For some sewage, especially discharge from wastewater treatment plants utilizing biological treatment processes, nitrification can occur in less than 5 days if ammonia, nitrite, and nitrifying bacteria are present.

The standard oxidation (or incubation) test period for BOD is 5 days at 20 degrees Celsius (BOD5). The BOD5 value has been used and reported for many applications,

most commonly to indicate the effects of sewage and other organic wastes on dissolved oxygen in surface waters.

The 5-day value, however, represents only a portion of the total biochemical oxygen demand. Twenty days is considered, by convention, adequate time for a complete biochemical oxidation of organic matter in a water sample, but a 20-day test often is impractical when data are needed to address an immediate concern.

BOD TEST APPARATUS

Note that BOD results represent approximate stream oxygen demands because the laboratory environment does not reproduce ambient stream conditions such as temperature, sunlight, biological populations, and water movement.

Chemical Oxygen Demand

Chemical oxygen demand (COD) is a measure of the ability of chemical reactions to oxidize matter in an aqueous system. The results are expressed in terms of oxygen so that they can be compared directly to the results of biochemical oxygen demand (BOD) testing.

The test is performed by adding a strong oxidizing solution of a dichromate salt (e.g. potassium dichromate, K2Cr2O7) to a sample, boiling the mixture on a refluxing apparatus

for two hours, and then titrating the amount of dichromate remaining after the refluxing period, with ferrous ammonium sulfate (FAS), at a known normality, to reduce the remaining dichromate.
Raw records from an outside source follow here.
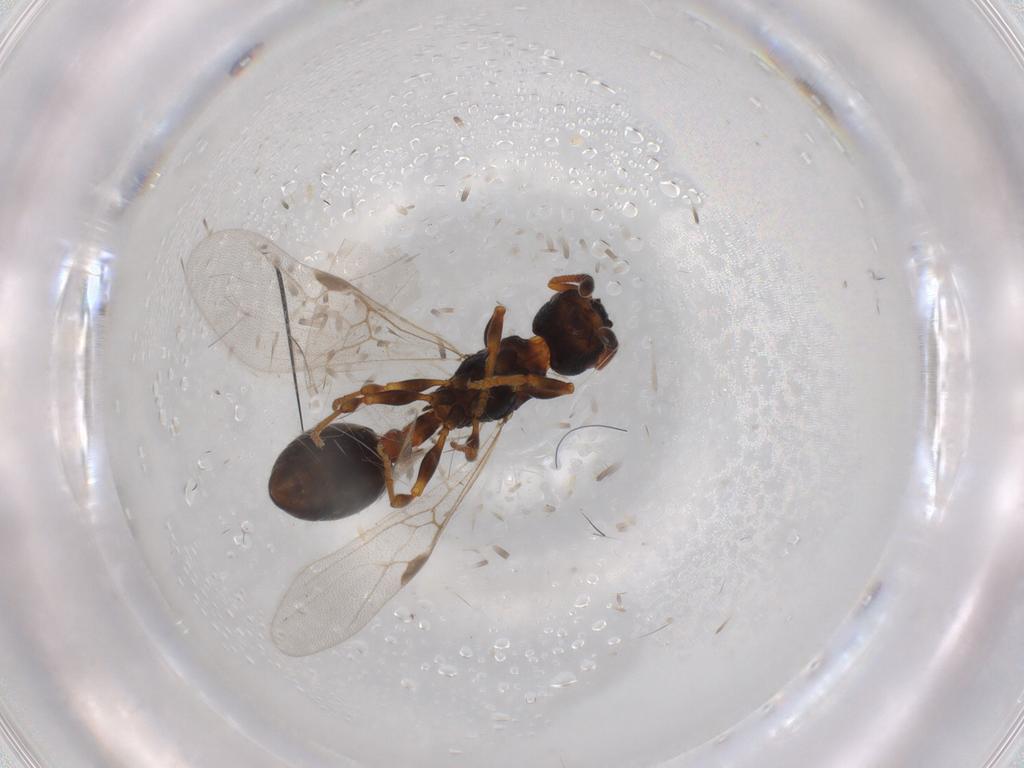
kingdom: Animalia
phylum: Arthropoda
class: Insecta
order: Hymenoptera
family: Formicidae
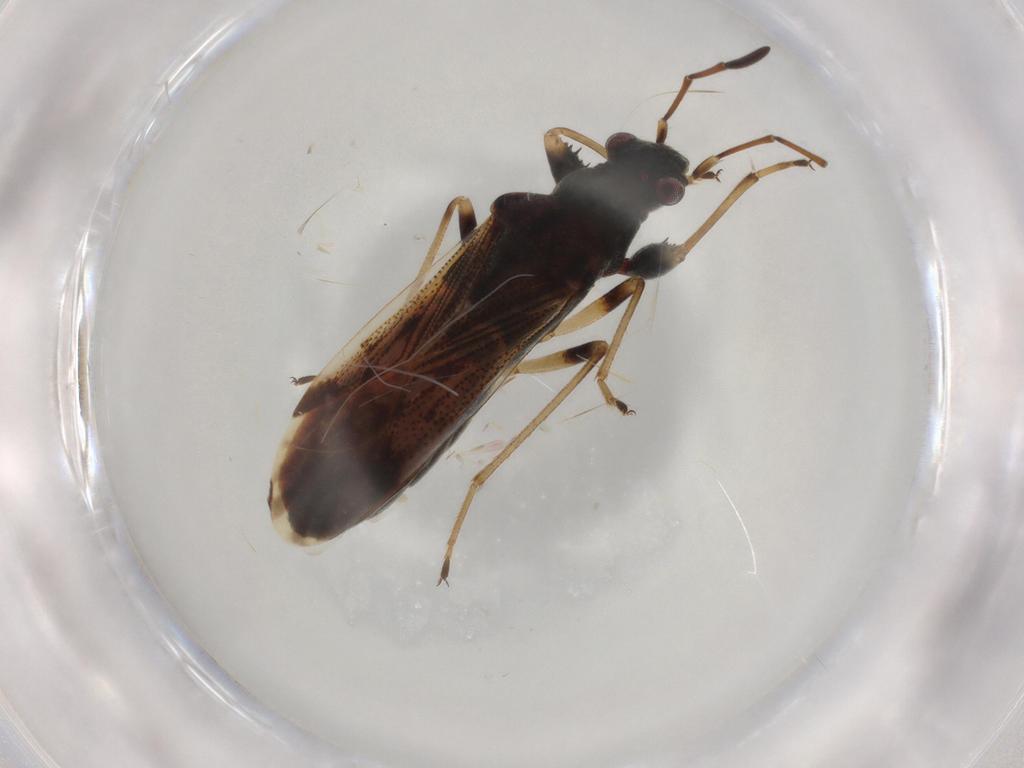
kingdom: Animalia
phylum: Arthropoda
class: Insecta
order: Hemiptera
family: Rhyparochromidae
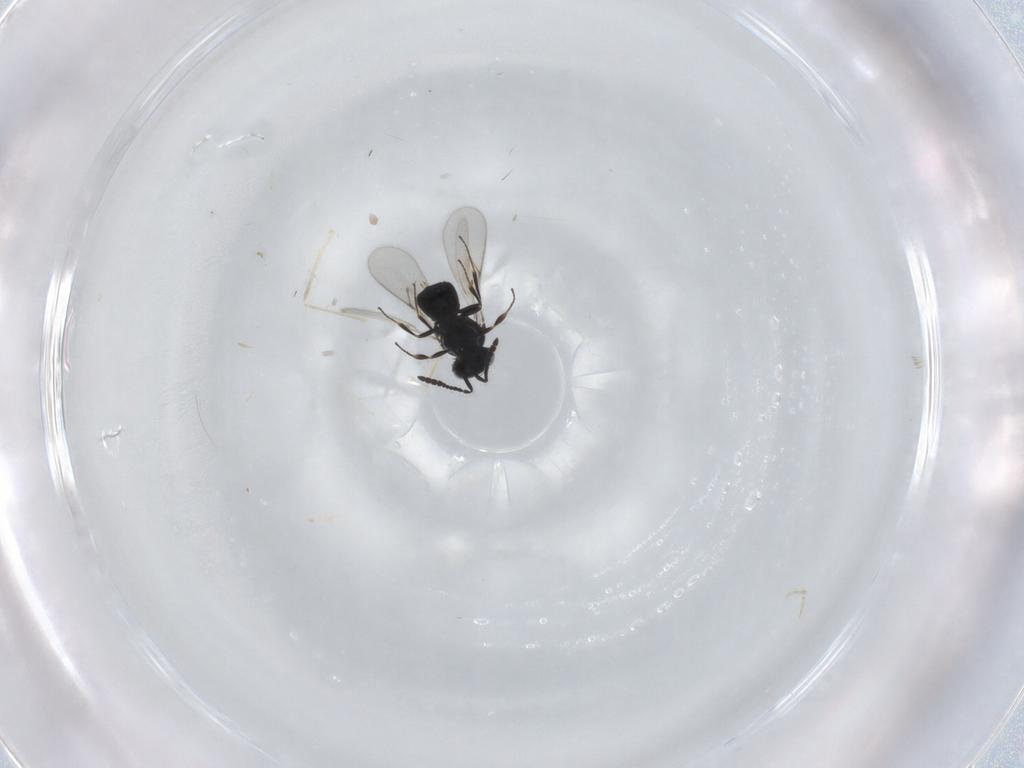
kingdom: Animalia
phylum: Arthropoda
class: Insecta
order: Hymenoptera
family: Scelionidae
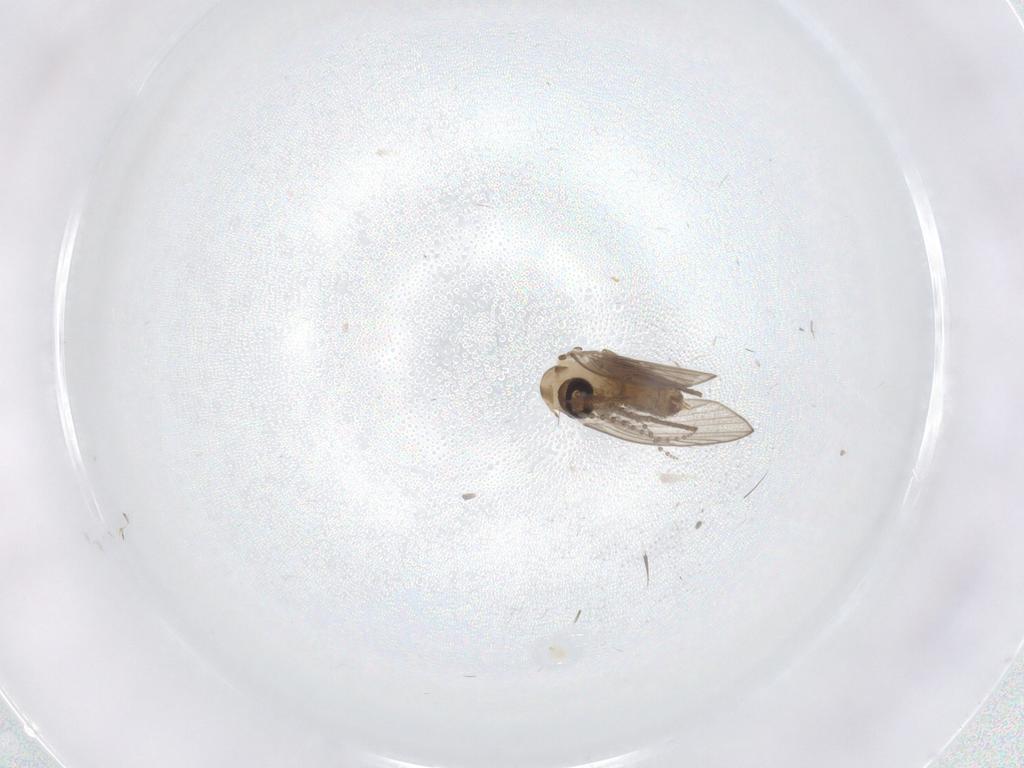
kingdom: Animalia
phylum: Arthropoda
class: Insecta
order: Diptera
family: Psychodidae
Generally, the COD is larger than the BOD exerted over a five-day period (BOD5), but there

are exceptions in which microbes of the BOD test can oxidize materials that the COD reagents cannot.

For a raw, domestic wastewater, the COD/BOD5 ratio is in the area of 1.5-3.0.

Higher ratios would indicate the presence of toxic, non- biodegradable or less readily biodegradable materials.

The COD test is commonly used because it is a relatively short-term, precise test with little interference. However, the spent solutions generated by the test are hazardous. The liquids are acidic, and contain chromium, silver, mercury, and perhaps other toxic materials in the sample tested. For this reason laboratories are doing fewer or smaller COD tests in which smaller amounts of the same reagents are used.

COD/BOD ratio The ratio of COD to BOD can give an indication of the biodegradability of a wastewater.  i) In domestic sewage which is known to be readily biodegradable and treated successfully world-wide using a variety of biological treatment methods, the COD/BOD ratio varies typically from 1.5: 2. Thus if the COD/BOD ratio of industrial wastewater is also < 2, this provides a good indication that the wastewater can be treated biologically. ii) If the COD/BOD ratio is high and generally >5:1 , this indicates that the wastewater is non biodegradable , toxicity or nutrient imbalance is present and thus will present problems if biological treatment selected. iii) If COD/BOD falls between 2 – 5 :1 then this is a gray area. A lot of industrial wastewaters fall into this category. Therefore, further studies are needed.